DETROIT -- Japan's Honda Motor Co. on Monday said it expects U.S. sales to rise 7.6 percent to 1.5 million vehicles in 2005, putting it on track to achieve record sales in its key market for a 10th straight year.
The new target, announced during a press conference at the North American International Auto Show here, exceeds its most recent estimate of less than a month ago when it targeted sales of 1.45 million units in the world's biggest car market.
In addition to the fully remodeled Civic, its best-selling car, Japan's number three automaker is set to increase U.S. sales of light trucks through the new Ridgeline model, its first foray into the popular pickup truck segment.
Honda gave no official sales target or pricing for the model, but executives said it was aiming for initial annual sales of 60,000 units.
"That should bring the ratio of our light trucks vehicles to about 44 percent this year from 40 percent in 2004," Koichi Kondo, president of American Honda Motor Co. and head of the Japanese auto maker's North American operations, told Reuters in an interview at the Detroit show.

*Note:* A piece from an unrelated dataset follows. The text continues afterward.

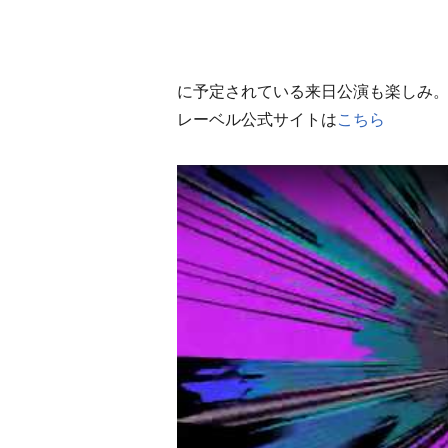
に予定されている来日公演も楽しみ
レーベル公式サイトは
こちら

The truck will be priced between $27,000 and $32,000, Kondo added.
The light trucks segment grew to 54 percent of total U.S. vehicle sales in 2004 as more sedan drivers switched to bigger vehicles and is crucial to Honda's efforts to grab a bigger slice of the U.S. market.

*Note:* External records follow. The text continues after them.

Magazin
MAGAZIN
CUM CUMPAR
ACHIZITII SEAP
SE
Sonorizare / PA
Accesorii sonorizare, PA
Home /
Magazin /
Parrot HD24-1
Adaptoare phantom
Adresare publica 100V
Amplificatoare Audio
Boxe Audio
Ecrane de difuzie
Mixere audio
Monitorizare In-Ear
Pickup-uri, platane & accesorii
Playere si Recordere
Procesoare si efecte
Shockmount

Kondo said the biggest task for Honda America now was to bring the new production line at its Alabama plant up to full speed -- expected by autumn, 2005 -- to offset initial investments and improve profitability for its light trucks.
"Profitability in the segment should be at par with margins for our passenger cars around the end of 2006 or early 2007," Kondo said.
In 2004, Honda's U.S. sales rose 3.0 percent to 1.394 million vehicles for a market share of 8.2 percent despite its low spending on sales incentives. Kondo said he expected Honda's incentives outlay to stay at the low level of around $500 per unit this year.